8. April | Trumpcrash: ONLY THE WEAK WILL FAIL!

Die Aktienhandelsplätze weiterhin auf »Talfahrt«, die Märkte im »Aufruhr«, »der dümmste Crash aller Zeiten«, »historisch«, »Kettenreaktion«, Gegenzölle, China erhöht, Musk redet ein auf, Rezession, Meltdown, Trillionen an Geldwerten vernichtet, ökonomisches Armageddon, Weltwirtschaftskrise, die nächste große Depression.
Weiterhin der globale Versuch, die Motive ergründen. Ist Trump überzeugt von Zöllen als Mittel dafür, Amerika wieder groß zu machen? Ist es Inkompetenz, belegt am Beispiel seines Handelsberaters, der sich in seinen Büchern über die Vorzüge von Strafzöllen auf einen ausgedachten Wirtschaftsfachmann beruft, dessen Name ein Anagramm des Handelsberaters ist?

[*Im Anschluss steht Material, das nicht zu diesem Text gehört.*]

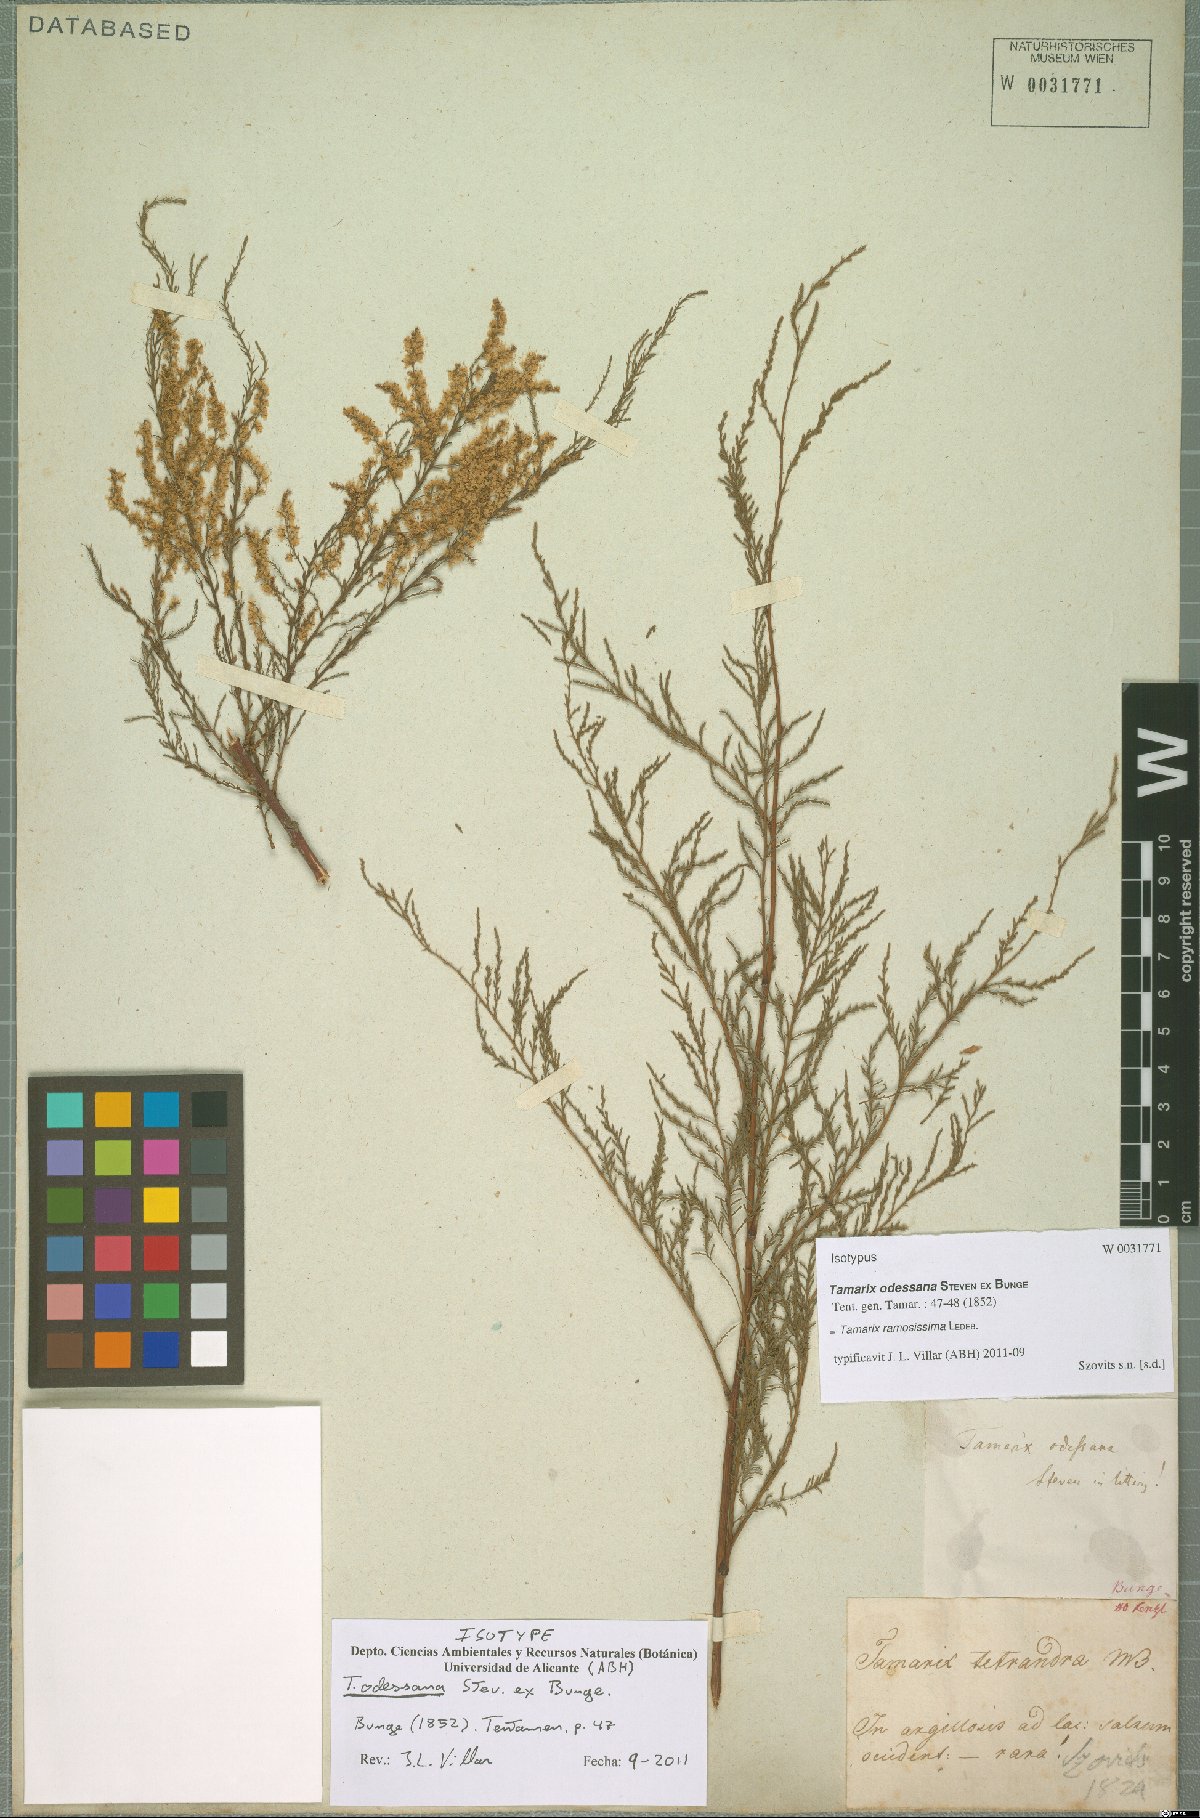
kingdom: Plantae
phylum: Tracheophyta
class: Magnoliopsida
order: Caryophyllales
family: Tamaricaceae
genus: Tamarix
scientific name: Tamarix ramosissima
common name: Pink tamarisk
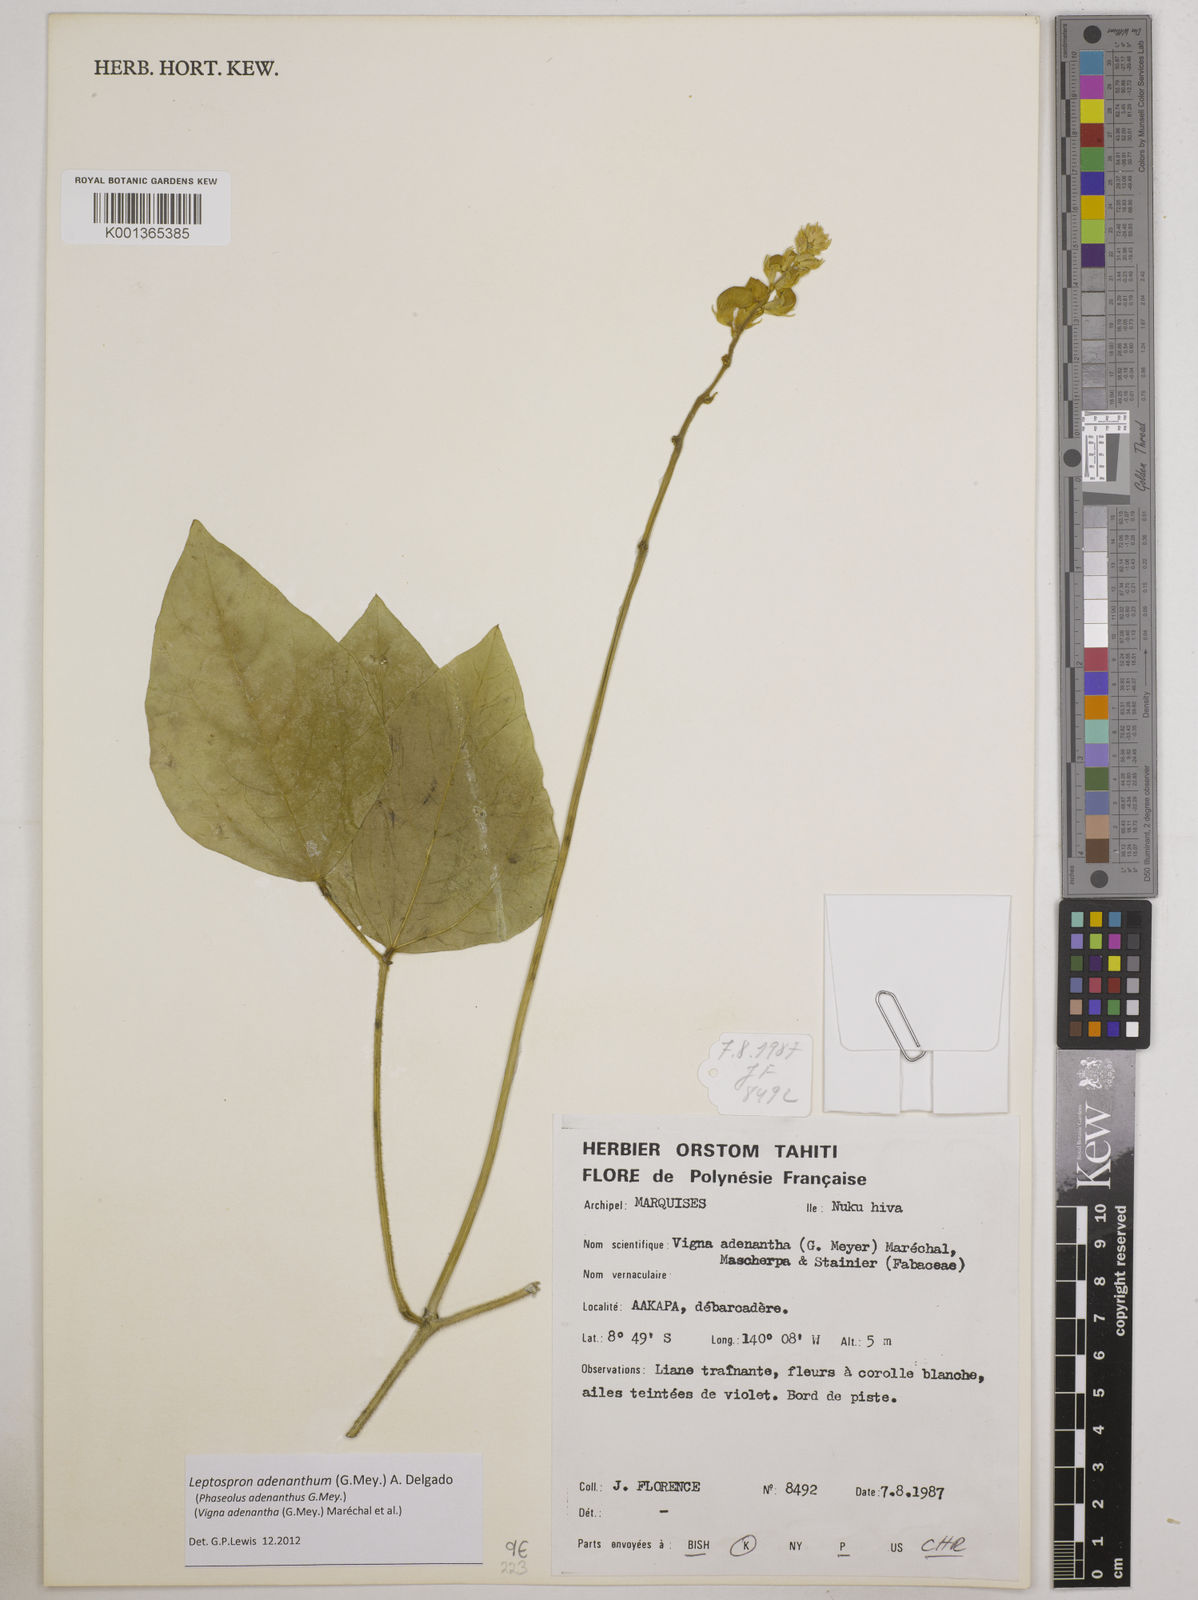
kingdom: Plantae
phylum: Tracheophyta
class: Magnoliopsida
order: Fabales
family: Fabaceae
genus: Leptospron
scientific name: Leptospron adenanthum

Ist es das Ausüben wirtschaftlichen Drucks, um politische Gefügsamkeit zu erreichen? Das Ausüben, um Strafzölle gegen Bestechung fallenzulassen? Eine große Bereicherungsmaschine, weil, was fällt, kann billig getradet werden? Ist es alles zusammen oder nichts von dem? Ist er Tyrann oder oranggebräunter Orang-Utan? Was ist das Motiv, wenn ein einzelner Mensch die wirtschaftliche Weltordnung, auf die man sich vor 70 Jahren geeignet hat, crashen sehen will?
(Und wieder der Hinweis auf die notwendige Endlichkeit des neoliberalisierten Welthandelssystems. Oder, Natascha Strobl schreibt: »Dieses Wirtschaftssystem ist nicht zu halten. Es war furchtbar und hat die Bahnen für den Faschismus des 21. Jahrhunderts gelegt. Es hat die Welt verbrannt. Es hat uns jede Solidarität abtrainiert. Es geht nur noch darum, durch was es ersetzt wird. Wollen wir solidarisch und kooperativ miteinander leben und wirtschaften, so dass 8 Milliarden Menschen gut leben können. Oder wollen wir zu einem Mafia-Cronie-Kapitalismus, der auf den Launen Einzelner basiert, übergehen?«)
Was auffällt: Nachdem MAGA in den vergangenen Wochen andere Themenfelder gecrasht und disrupiert hat – Kultur, Wissenschaft, Außenpolitik, Gesundheitswesen, Medien, Justiz – ist jetzt mit der Wirtschaft der Teil des Systems dran, der sich sicher gefühlt hat vor MAGA, der so oft Namen in seinem gesprochen hat, The Art of Deal, a Businessman, ist jetzt im Panican-Modus. Was feature ist, nicht bug.
Wie auch ein Präsident, der während des Crashs, der seinen Namen trägt, ein dreitägiges Golfturnier spielt, kein Fehler ist, sondern genau das Signal, das gesendet werden soll. Und wenn der Präsident während des Trumpcrashs in Großbuchstaben postet: »ONLY THE WEAK WILL FAIL!«, dann ist das grundsätzlich zu verstehen, als elementare Philosophie, als prinzipielles Menschenbild.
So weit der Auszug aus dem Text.